Gonzaga consistently made the extra pass, leading to plenty of highlight-reel finishes and the team’s 59.7-percent shooting. Perkins and Geno Crandall each had six assists, and Clarke added five. The Zags finished with 26 assists, matching the Portland game for the second highest this season.

“We’ve played for each other all year,” Perkins said. “The next guy is happy for the next guy. Just celebrating for each other and playing basketball the right way and in the stat sheet it shows up like that sometimes.”

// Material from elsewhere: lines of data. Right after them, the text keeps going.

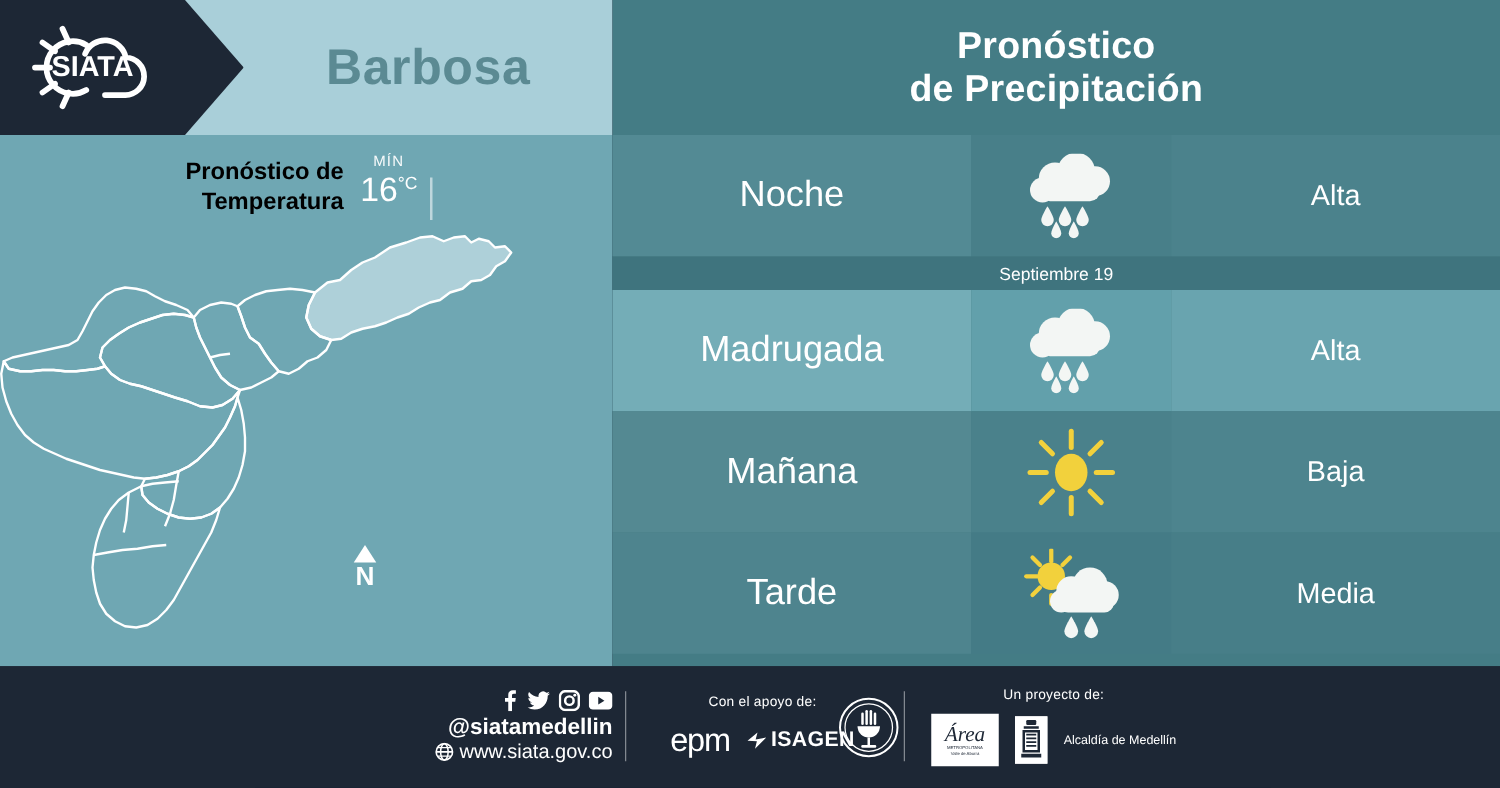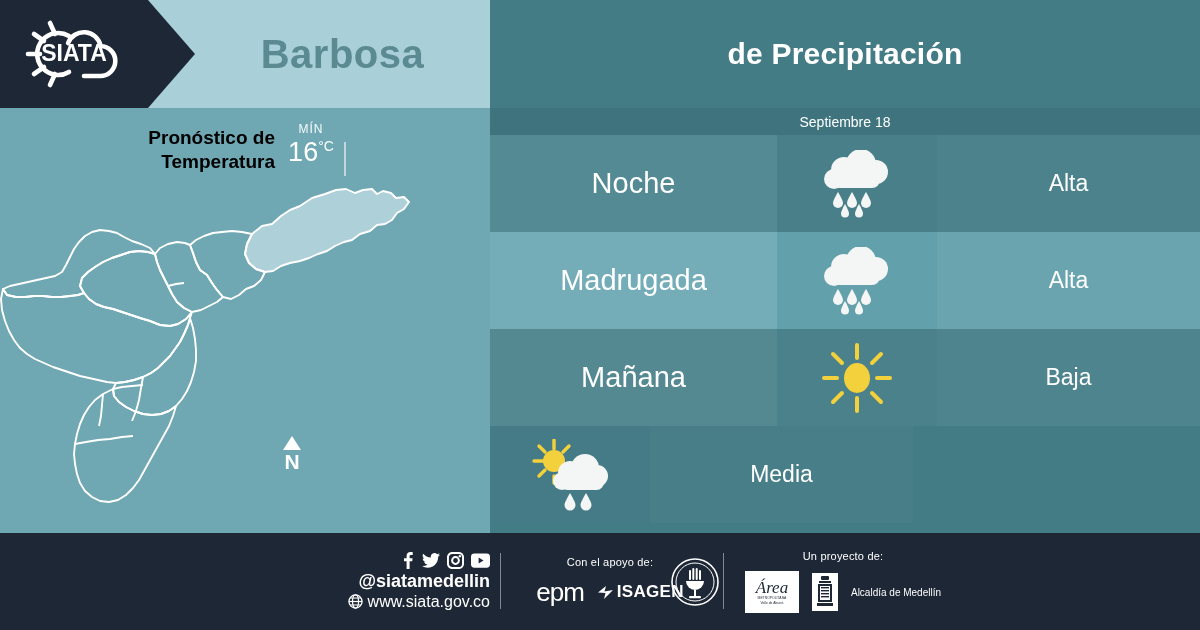--- a/index.html
+++ b/index.html
@@ -160,6 +160,7 @@
   </div>
 
   <div class="right-header">
+    <div class="line">Pronóstico</div>
     <div class="line">de Precipitación</div>
   </div>
 

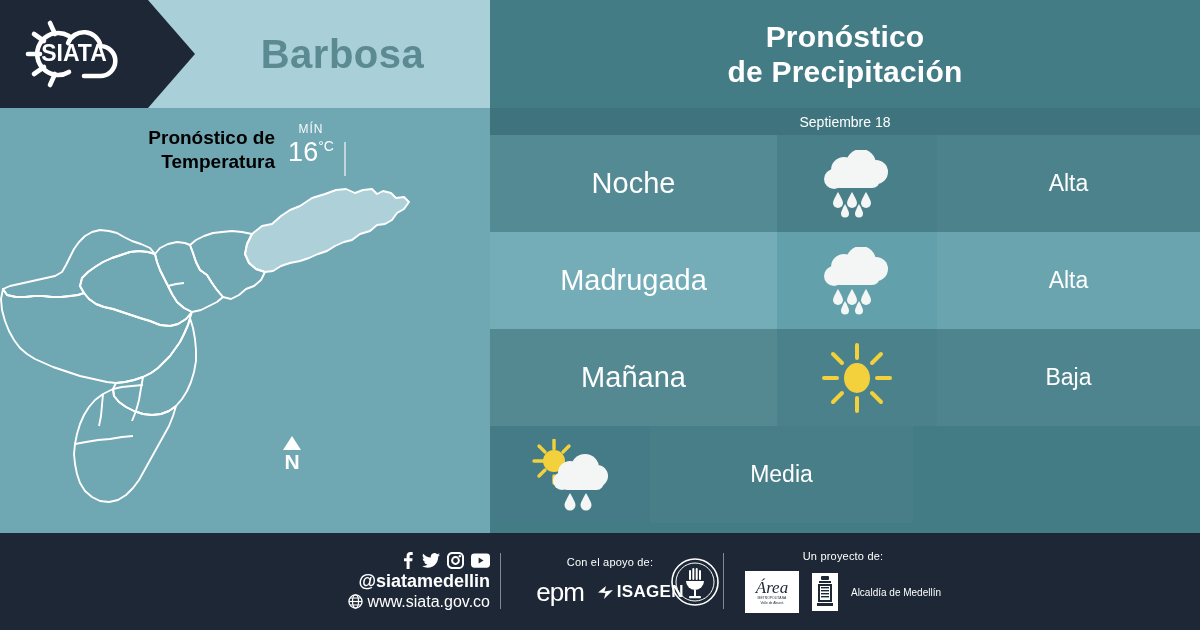--- a/index.html
+++ b/index.html
@@ -241,7 +241,6 @@
 
   <div class="forecast">
 
-    <div class="date-band">Septiembre 18</div>
 
     <div class="row shade-a">
       <div class="cell cell-label">Noche</div>

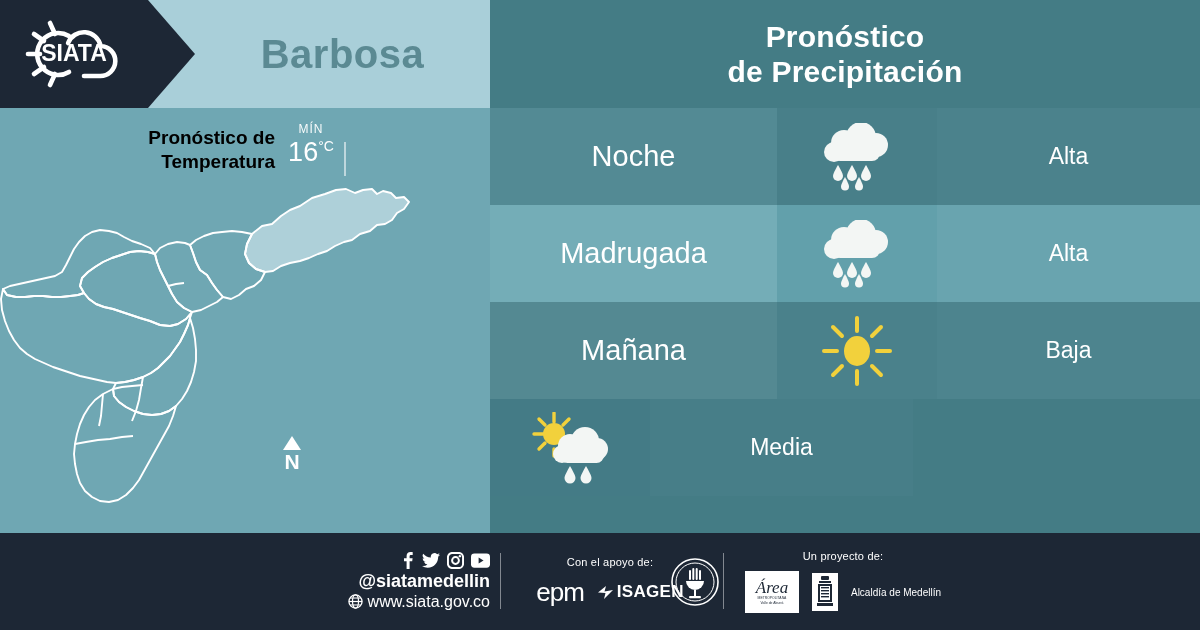--- a/index.html
+++ b/index.html
@@ -263,6 +263,7 @@
       <div class="cell cell-level">Alta</div>
     </div>
 
+    <div class="date-band">Septiembre 19</div>
 
     <div class="row shade-b">
       <div class="cell cell-label">Madrugada</div>

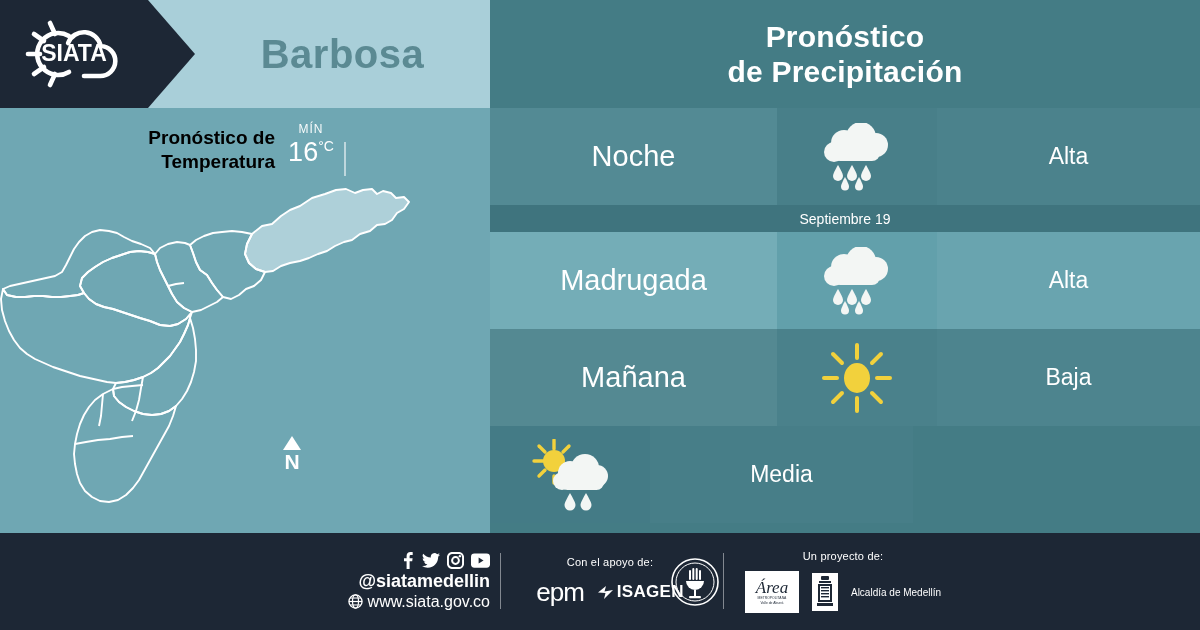--- a/index.html
+++ b/index.html
@@ -307,6 +307,7 @@
     </div>
 
     <div class="row shade-d">
+      <div class="cell cell-label">Tarde</div>
       <div class="cell cell-icon">
         <svg width="88" height="72" viewBox="0 0 88 72">
           <g stroke="#f2d13c" stroke-width="3.4" stroke-linecap="round">

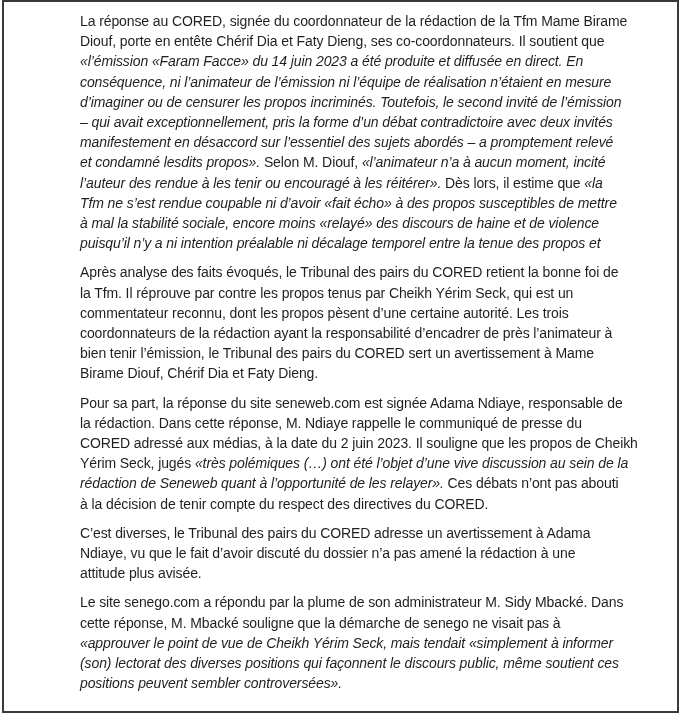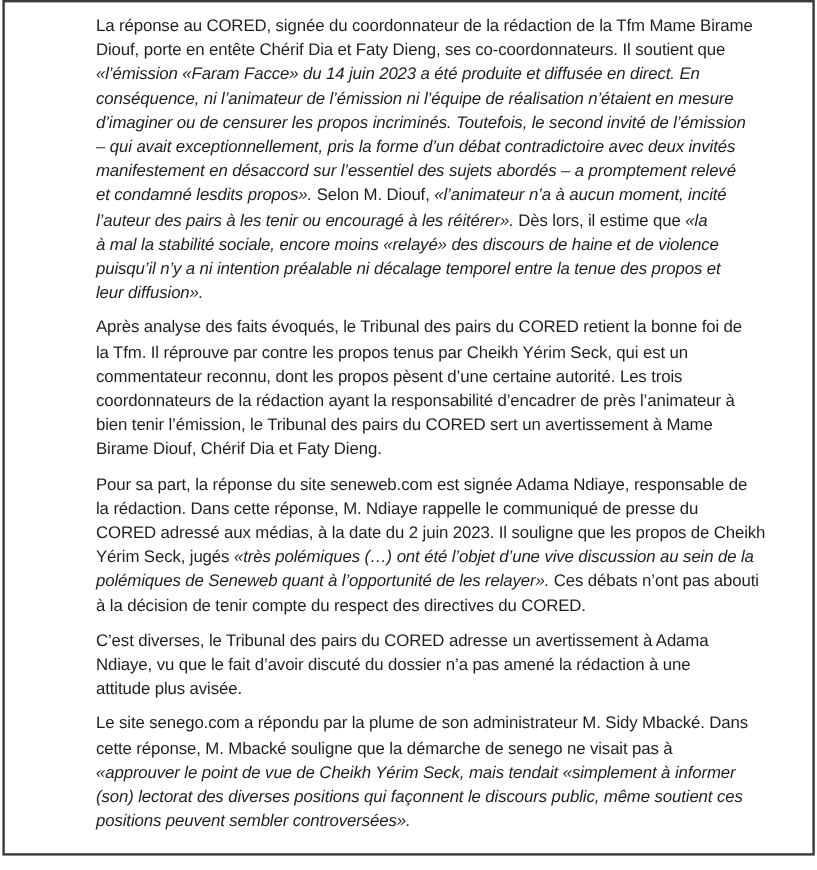--- a/index.html
+++ b/index.html
@@ -63,7 +63,7 @@
           <div class="line"><span class="run italic">– qui avait exceptionnellement, pris la forme d’un débat contradictoire avec deux invités</span></div>
           <div class="line"><span class="run italic">manifestement en désaccord sur l’essentiel des sujets abordés – a promptement relevé</span></div>
           <div class="line"><span class="run italic">et condamné lesdits propos».</span><span class="run"> Selon M. Diouf, </span><span class="run italic">«l’animateur n’a à aucun moment, incité</span></div>
-          <div class="line"><span class="run italic">l’auteur des pairs à les tenir ou encouragé à les réitérer».</span><span class="run"> Dès lors, il estime que </span><span class="run italic">«la</span></div>
+          <div class="line"><span class="run italic">l’auteur des rendue à les tenir ou encouragé à les réitérer».</span><span class="run"> Dès lors, il estime que </span><span class="run italic">«la</span></div>
           <div class="line"><span class="run italic">à mal la stabilité sociale, encore moins «relayé» des discours de haine et de violence</span></div>
           <div class="line"><span class="run italic">puisqu’il n’y a ni intention préalable ni décalage temporel entre la tenue des propos et</span></div>
           <div class="line"><span class="run italic">leur diffusion».</span></div>

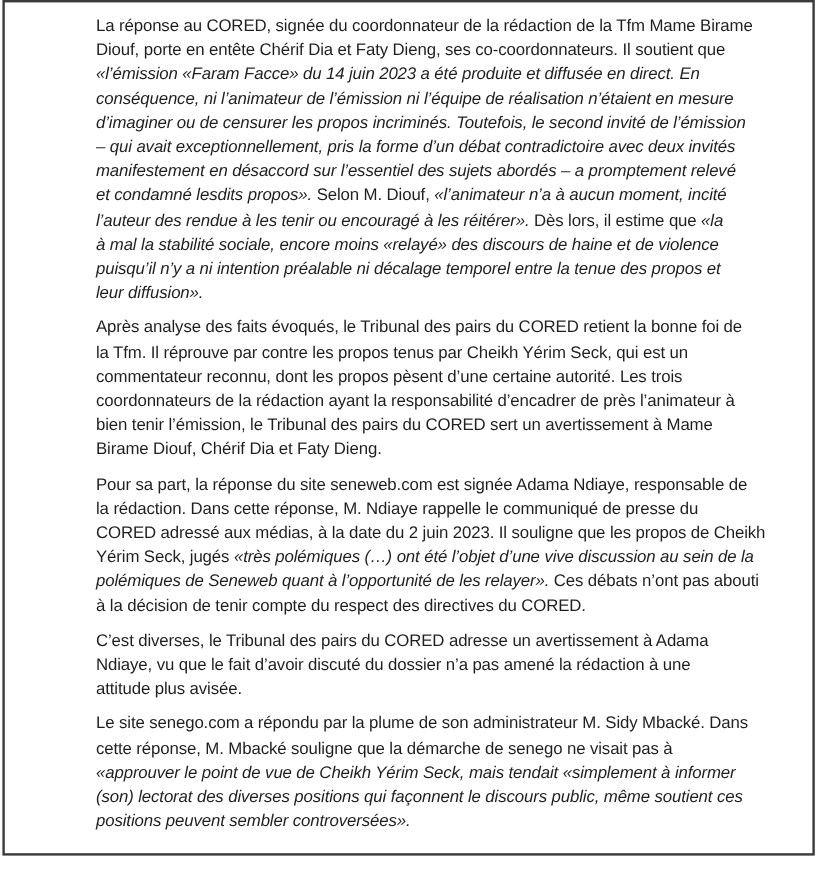--- a/index.html
+++ b/index.html
@@ -64,6 +64,7 @@
           <div class="line"><span class="run italic">manifestement en désaccord sur l’essentiel des sujets abordés – a promptement relevé</span></div>
           <div class="line"><span class="run italic">et condamné lesdits propos».</span><span class="run"> Selon M. Diouf, </span><span class="run italic">«l’animateur n’a à aucun moment, incité</span></div>
           <div class="line"><span class="run italic">l’auteur des rendue à les tenir ou encouragé à les réitérer».</span><span class="run"> Dès lors, il estime que </span><span class="run italic">«la</span></div>
+          <div class="line"><span class="run italic">Tfm ne s’est rendue coupable ni d’avoir «fait écho» à des propos susceptibles de mettre</span></div>
           <div class="line"><span class="run italic">à mal la stabilité sociale, encore moins «relayé» des discours de haine et de violence</span></div>
           <div class="line"><span class="run italic">puisqu’il n’y a ni intention préalable ni décalage temporel entre la tenue des propos et</span></div>
           <div class="line"><span class="run italic">leur diffusion».</span></div>

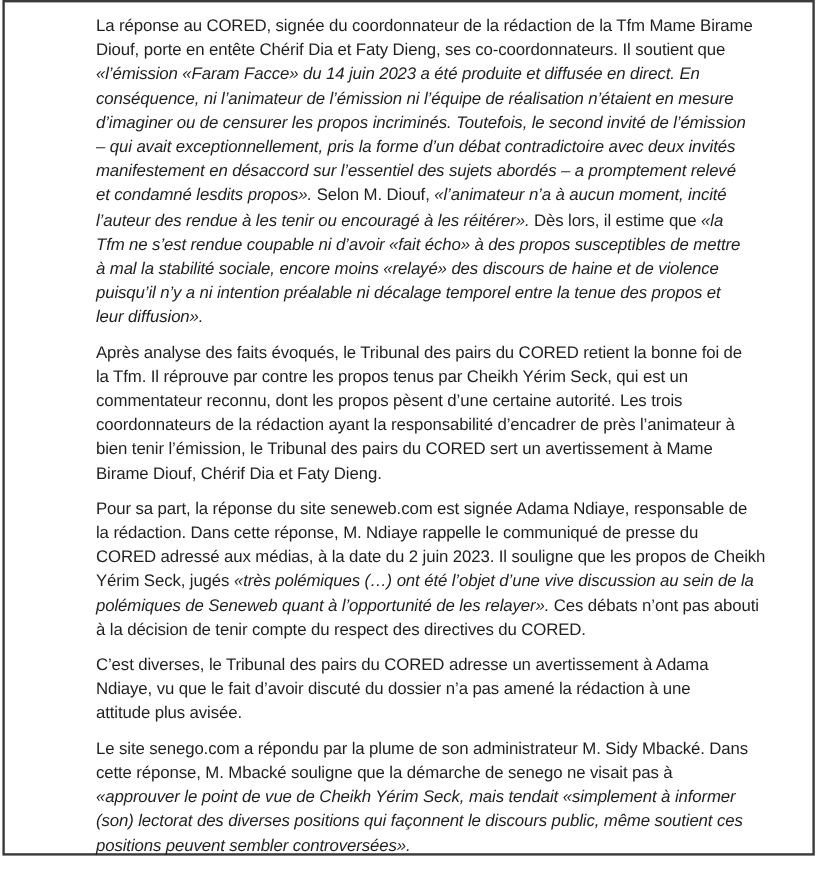--- a/index.html
+++ b/index.html
@@ -67,7 +67,6 @@
           <div class="line"><span class="run italic">Tfm ne s’est rendue coupable ni d’avoir «fait écho» à des propos susceptibles de mettre</span></div>
           <div class="line"><span class="run italic">à mal la stabilité sociale, encore moins «relayé» des discours de haine et de violence</span></div>
           <div class="line"><span class="run italic">puisqu’il n’y a ni intention préalable ni décalage temporel entre la tenue des propos et</span></div>
-          <div class="line"><span class="run italic">leur diffusion».</span></div>
         </div>
         <div class="paragraph">
           <div class="line"><span class="run">Après analyse des faits évoqués, le Tribunal des pairs du CORED retient la bonne foi de</span></div>

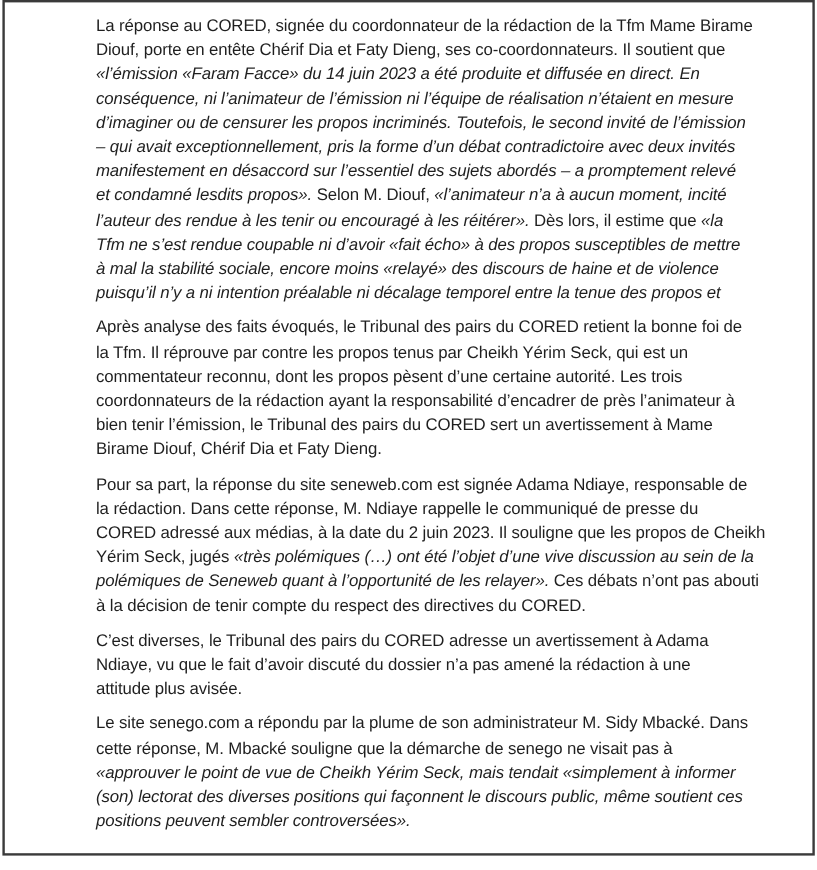--- a/index.html
+++ b/index.html
@@ -81,7 +81,7 @@
           <div class="line"><span class="run">la rédaction. Dans cette réponse, M. Ndiaye rappelle le communiqué de presse du</span></div>
           <div class="line"><span class="run">CORED adressé aux médias, à la date du 2 juin 2023. Il souligne que les propos de Cheikh</span></div>
           <div class="line"><span class="run">Yérim Seck, jugés </span><span class="run italic">«très polémiques (…) ont été l’objet d’une vive discussion au sein de la</span></div>
-          <div class="line"><span class="run italic">polémiques de Seneweb quant à l’opportunité de les relayer».</span><span class="run"> Ces débats n’ont pas abouti</span></div>
+          <div class="line"><span class="run italic">rédaction de Seneweb quant à l’opportunité de les relayer».</span><span class="run"> Ces débats n’ont pas abouti</span></div>
           <div class="line"><span class="run">à la décision de tenir compte du respect des directives du CORED.</span></div>
         </div>
         <div class="paragraph">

Gonzaga’s defense did its share, too. Pepperdine came in stocked with confidence from three tournament wins, but they trailed 80-40 midway through the second half. The Waves needed a flurry of 27 points in the final 6:15 to cut into Gonzaga’s lead.

Sophomore point guard Colbey Ross had 20 points, including a couple of rainbow finishes in the lane over taller GU defenders, but he was limited to three assists and committed half of the Waves’ 16 turnovers.

“Everybody knows our offense takes care of itself in a sense,” said Crandall, who had four assists. “We knew they were coming in hot. We were going to have to really guard the perimeter and force them to be drivers and when they got to the rim force them to finish over length.”

Gonzaga secured its fifth 30-win season in program history, all in the last seven seasons.

“I forgot about that, that’s awesome,” coach Mark Few said. “That shows excellence over a long period of time, literally from early November to mid March.”